Despite the enormous success of Euro 2008, it looks likely that Uefa will expand the tournament from 16 teams to 24 by 2016.
Uefa have a meeting pencilled in for late September this year when the main item on the agenda will be the progress of stadium construction in Poland and Ukraine who are due to joint host Euro 2012.
But after the proposals submitted by the Scottish and Irish Football Associations last year on a 24 team competition were agreed by all 53 Uefa member nations on Saturday, it seems extremely probable that they will be ratified in full at the September get together.
Of course, it’s not difficult as to why so many national federations support the move. 16 teams qualified for Euro 2008 meaning that 37 didn’t. And under a 24 team qualification process, the competition ‘nearly teams’ such as the proposing members, Scotland and Ireland, would have a much better chance of ending up with a slice of the finals cake.
Uefa President Michel Platini says that increasing the number of qualifiers won’t necessarily impact on the quality of the tournament. Speaking in Vienna he said;
“Remember, I won the Euros in 1984 (just you then Michel, not the other 10 French guys) when there were only eight teams.
“It is not certain it was better with eight teams than 16 or that 16 is better than 24 or 32 or 54.
I am not worried about the quality by increasing the number of teams. Countries like England, Denmark, Scotland, Ireland, Belgium, Serbia, Ukraine and Bulgaria all have the ability to participate in a European Championship.”
He’s right of course, but only to a point.
Euro 2008 was a wonderful tournament with only a couple of nondescript games. All of the matches were, at some level, competitive.
The old adage ‘if it ain’t broke, don’t fix it’ comes springing to mind.
Euro 2016 with 24 teams might be great. But, then again, it might not. Whittling down 24 sides to the 8 required for the quarter finals is a lot more complicated than promoting the top two sides in four groups of four.

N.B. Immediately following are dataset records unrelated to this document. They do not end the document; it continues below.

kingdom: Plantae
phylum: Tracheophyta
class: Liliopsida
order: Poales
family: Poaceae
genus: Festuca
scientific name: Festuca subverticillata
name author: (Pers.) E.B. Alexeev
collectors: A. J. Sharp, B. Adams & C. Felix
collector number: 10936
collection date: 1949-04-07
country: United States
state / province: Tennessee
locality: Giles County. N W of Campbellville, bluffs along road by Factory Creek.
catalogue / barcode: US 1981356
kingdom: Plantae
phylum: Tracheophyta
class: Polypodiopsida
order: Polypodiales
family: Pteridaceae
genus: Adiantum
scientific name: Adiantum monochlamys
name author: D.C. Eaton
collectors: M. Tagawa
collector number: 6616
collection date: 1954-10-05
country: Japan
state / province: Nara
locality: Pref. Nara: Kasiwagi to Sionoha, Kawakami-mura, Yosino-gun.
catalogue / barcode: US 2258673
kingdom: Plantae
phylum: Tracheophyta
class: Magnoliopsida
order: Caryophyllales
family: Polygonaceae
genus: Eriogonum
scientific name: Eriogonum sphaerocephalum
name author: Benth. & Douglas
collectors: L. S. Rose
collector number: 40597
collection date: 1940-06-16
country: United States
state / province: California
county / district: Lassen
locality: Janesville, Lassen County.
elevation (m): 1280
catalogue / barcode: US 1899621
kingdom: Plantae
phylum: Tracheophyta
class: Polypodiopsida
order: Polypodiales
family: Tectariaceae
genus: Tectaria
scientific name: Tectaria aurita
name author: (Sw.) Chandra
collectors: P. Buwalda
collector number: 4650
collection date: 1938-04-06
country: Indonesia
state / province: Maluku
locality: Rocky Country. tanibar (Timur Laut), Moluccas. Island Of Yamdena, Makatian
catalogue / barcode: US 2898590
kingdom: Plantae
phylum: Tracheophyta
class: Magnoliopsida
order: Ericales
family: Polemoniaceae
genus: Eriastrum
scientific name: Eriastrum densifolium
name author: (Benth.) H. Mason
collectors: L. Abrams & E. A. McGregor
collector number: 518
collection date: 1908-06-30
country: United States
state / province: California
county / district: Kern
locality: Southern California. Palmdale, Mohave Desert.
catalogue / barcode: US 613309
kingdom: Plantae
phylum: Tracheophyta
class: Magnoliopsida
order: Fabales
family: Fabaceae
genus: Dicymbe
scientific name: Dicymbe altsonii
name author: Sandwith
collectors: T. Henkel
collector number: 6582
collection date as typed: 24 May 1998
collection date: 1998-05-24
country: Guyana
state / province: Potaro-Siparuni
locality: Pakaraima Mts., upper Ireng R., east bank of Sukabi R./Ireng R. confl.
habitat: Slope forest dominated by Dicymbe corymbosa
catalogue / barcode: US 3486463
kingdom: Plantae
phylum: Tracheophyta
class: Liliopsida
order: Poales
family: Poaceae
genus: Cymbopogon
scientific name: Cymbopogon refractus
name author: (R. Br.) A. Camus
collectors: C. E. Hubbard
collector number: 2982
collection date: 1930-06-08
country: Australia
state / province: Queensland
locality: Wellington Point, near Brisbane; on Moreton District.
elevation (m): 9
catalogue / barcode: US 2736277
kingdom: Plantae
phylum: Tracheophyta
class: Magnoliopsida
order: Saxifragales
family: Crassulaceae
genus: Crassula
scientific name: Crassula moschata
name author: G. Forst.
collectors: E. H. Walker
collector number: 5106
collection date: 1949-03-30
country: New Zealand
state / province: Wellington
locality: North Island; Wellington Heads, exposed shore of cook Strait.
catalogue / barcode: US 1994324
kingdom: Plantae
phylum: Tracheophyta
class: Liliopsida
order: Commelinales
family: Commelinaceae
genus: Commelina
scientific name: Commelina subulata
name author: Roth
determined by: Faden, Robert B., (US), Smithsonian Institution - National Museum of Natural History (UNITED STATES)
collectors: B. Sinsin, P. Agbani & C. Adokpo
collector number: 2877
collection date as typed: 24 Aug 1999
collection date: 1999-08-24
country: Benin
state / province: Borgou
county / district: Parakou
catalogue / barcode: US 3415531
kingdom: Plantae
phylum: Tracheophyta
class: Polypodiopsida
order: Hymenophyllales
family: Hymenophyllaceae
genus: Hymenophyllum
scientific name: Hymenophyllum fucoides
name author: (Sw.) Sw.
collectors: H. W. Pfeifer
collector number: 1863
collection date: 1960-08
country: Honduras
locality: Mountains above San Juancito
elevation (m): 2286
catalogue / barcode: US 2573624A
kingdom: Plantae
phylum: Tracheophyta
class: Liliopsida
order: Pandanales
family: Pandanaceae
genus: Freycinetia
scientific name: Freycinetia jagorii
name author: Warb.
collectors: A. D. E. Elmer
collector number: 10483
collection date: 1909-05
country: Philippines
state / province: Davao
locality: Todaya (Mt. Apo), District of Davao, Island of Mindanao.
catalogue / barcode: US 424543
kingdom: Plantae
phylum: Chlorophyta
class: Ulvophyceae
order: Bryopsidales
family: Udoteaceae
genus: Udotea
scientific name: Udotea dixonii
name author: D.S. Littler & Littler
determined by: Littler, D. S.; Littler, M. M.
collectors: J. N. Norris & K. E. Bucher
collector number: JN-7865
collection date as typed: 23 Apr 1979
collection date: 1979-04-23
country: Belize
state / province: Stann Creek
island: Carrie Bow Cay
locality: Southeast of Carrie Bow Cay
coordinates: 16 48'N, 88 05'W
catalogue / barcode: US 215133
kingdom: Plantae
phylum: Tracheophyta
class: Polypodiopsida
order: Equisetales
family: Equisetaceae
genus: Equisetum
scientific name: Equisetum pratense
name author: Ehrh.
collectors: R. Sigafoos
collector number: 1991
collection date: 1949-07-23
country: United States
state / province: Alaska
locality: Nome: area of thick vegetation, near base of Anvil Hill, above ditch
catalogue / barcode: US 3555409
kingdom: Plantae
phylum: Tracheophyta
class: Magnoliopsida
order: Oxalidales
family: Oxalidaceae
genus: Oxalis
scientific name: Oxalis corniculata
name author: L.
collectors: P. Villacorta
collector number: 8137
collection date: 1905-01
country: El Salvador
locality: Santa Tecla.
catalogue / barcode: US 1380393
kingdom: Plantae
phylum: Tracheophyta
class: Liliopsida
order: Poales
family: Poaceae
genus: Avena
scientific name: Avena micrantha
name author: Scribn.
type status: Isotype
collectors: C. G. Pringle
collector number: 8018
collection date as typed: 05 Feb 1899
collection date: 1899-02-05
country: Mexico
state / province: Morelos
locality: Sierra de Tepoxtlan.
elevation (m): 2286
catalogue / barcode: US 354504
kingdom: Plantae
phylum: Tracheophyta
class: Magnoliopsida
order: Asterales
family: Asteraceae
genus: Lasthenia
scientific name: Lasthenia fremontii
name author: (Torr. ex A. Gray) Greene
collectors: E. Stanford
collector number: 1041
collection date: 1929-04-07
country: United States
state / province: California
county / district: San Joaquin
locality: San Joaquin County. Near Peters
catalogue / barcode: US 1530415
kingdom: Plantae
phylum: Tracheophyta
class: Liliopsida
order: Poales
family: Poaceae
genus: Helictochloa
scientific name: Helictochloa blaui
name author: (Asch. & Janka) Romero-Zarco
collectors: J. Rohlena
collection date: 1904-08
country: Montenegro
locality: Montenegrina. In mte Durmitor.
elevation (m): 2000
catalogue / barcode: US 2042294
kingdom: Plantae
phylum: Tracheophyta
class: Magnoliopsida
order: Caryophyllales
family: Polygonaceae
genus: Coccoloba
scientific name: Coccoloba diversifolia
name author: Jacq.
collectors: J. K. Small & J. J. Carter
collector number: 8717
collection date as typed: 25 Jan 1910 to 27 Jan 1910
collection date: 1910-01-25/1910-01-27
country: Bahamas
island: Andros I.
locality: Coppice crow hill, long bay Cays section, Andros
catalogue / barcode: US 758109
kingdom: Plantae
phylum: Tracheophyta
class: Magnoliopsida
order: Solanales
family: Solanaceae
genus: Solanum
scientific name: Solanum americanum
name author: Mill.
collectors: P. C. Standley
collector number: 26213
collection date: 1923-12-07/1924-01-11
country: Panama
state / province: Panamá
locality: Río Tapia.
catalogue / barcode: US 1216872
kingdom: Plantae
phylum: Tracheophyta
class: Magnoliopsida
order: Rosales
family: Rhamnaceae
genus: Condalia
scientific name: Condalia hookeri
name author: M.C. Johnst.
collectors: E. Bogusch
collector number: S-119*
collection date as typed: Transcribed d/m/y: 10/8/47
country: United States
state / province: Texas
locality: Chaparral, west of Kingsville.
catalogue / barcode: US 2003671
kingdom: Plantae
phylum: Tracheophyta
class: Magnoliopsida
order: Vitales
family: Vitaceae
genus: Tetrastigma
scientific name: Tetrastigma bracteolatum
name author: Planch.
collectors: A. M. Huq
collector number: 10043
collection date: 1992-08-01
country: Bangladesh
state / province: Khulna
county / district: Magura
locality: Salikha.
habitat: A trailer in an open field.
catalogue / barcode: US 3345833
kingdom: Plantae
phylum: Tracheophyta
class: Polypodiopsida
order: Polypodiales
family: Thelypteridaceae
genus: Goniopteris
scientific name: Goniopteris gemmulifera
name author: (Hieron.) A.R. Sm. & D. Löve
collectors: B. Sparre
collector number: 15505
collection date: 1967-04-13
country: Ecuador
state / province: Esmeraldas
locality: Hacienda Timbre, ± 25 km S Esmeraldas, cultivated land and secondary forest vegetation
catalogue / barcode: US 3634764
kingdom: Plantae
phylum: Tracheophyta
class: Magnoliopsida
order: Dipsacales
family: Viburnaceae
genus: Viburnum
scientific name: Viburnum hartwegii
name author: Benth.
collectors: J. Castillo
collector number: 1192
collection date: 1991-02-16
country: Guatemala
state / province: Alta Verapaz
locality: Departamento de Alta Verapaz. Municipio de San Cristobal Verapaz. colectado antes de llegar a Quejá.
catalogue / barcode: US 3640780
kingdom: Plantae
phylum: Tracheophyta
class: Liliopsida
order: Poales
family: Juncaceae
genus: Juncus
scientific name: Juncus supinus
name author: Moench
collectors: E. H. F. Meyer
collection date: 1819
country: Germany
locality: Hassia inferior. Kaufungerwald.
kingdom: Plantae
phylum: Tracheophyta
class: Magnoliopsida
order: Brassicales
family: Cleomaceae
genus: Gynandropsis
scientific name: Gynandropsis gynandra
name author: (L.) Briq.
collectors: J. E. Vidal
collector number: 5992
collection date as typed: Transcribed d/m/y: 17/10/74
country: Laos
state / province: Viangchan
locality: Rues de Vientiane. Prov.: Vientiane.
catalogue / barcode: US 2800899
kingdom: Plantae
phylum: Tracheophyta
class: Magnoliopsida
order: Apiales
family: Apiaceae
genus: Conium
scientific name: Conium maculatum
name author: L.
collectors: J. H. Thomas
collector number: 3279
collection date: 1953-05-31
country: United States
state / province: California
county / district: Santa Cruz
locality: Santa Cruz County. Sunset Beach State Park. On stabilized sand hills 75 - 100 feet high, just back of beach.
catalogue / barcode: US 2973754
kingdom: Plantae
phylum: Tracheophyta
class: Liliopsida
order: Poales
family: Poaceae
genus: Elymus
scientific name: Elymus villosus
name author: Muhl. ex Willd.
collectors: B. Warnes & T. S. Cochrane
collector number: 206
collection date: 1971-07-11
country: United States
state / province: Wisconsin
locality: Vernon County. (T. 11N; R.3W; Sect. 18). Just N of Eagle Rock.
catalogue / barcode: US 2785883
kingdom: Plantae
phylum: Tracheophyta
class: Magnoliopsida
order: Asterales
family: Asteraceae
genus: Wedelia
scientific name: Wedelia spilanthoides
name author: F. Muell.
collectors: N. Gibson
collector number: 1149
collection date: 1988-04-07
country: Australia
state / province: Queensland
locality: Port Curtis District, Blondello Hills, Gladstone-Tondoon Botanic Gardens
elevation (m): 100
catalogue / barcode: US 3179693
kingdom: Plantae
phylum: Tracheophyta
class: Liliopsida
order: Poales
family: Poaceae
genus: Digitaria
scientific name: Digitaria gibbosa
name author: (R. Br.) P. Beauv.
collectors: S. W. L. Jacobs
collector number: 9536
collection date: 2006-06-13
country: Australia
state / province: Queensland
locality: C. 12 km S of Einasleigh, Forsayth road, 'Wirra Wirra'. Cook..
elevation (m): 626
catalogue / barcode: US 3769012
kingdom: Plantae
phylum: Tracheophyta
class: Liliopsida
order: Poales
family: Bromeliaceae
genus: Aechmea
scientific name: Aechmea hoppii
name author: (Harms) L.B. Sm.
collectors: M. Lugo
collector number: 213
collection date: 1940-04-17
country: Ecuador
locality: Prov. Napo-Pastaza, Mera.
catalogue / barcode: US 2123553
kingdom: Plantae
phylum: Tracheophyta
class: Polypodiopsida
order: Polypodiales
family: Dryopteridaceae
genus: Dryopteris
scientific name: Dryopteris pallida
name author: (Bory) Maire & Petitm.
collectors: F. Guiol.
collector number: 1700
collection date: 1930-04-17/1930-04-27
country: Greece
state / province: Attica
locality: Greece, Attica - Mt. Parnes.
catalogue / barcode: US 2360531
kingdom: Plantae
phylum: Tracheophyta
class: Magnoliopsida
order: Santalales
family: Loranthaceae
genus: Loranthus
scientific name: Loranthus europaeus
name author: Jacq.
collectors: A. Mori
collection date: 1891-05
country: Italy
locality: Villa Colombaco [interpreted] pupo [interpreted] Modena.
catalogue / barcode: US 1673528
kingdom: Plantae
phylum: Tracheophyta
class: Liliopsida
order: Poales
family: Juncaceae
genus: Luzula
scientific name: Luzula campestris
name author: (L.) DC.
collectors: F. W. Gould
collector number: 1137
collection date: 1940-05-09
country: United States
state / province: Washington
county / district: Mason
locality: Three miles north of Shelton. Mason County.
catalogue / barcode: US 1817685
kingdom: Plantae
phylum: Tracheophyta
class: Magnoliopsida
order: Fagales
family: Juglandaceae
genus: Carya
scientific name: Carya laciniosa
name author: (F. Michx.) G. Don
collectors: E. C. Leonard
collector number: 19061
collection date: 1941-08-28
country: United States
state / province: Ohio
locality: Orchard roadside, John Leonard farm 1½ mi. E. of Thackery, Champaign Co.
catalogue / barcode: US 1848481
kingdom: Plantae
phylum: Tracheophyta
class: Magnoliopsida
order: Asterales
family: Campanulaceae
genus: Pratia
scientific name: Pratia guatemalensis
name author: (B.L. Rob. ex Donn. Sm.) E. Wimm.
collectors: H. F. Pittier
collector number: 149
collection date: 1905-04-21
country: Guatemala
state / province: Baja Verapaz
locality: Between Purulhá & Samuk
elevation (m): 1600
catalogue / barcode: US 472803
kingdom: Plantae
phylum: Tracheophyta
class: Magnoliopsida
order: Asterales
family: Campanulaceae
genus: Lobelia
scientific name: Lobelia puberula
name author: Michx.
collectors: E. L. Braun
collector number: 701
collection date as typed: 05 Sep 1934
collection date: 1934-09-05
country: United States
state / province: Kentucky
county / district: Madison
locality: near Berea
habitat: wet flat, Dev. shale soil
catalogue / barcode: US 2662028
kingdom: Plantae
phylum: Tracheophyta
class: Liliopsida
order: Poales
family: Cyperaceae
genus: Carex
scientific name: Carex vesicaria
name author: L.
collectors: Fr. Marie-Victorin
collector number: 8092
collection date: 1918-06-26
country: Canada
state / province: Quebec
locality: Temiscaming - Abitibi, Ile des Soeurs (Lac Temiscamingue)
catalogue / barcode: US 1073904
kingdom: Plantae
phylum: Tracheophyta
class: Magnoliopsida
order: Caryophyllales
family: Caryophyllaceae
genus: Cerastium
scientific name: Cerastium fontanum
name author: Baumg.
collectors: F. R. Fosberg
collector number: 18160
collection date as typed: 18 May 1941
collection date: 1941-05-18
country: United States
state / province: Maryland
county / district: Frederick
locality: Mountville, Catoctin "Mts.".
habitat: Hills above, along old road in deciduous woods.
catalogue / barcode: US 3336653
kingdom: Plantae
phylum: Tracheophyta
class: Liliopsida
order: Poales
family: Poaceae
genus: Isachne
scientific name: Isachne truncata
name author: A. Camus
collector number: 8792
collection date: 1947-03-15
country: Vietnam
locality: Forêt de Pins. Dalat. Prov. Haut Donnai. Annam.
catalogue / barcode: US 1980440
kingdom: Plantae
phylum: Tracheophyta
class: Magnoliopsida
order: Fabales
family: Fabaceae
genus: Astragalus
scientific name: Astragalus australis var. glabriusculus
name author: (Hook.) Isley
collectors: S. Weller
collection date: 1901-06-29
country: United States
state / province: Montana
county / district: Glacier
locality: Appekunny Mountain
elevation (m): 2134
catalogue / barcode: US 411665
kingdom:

There’s a far bigger chance of having to sit through tactical matches and as well as teams adopting a no-lose mentality (unlike the majority of sides we’ve enjoyed watching over the past few weeks).
Uefa officials and national members would do well to give themselves a period of reflection and take a look in detail at exactly what occurred in Austria and Sweden before giving a bunch of also-rans false hope.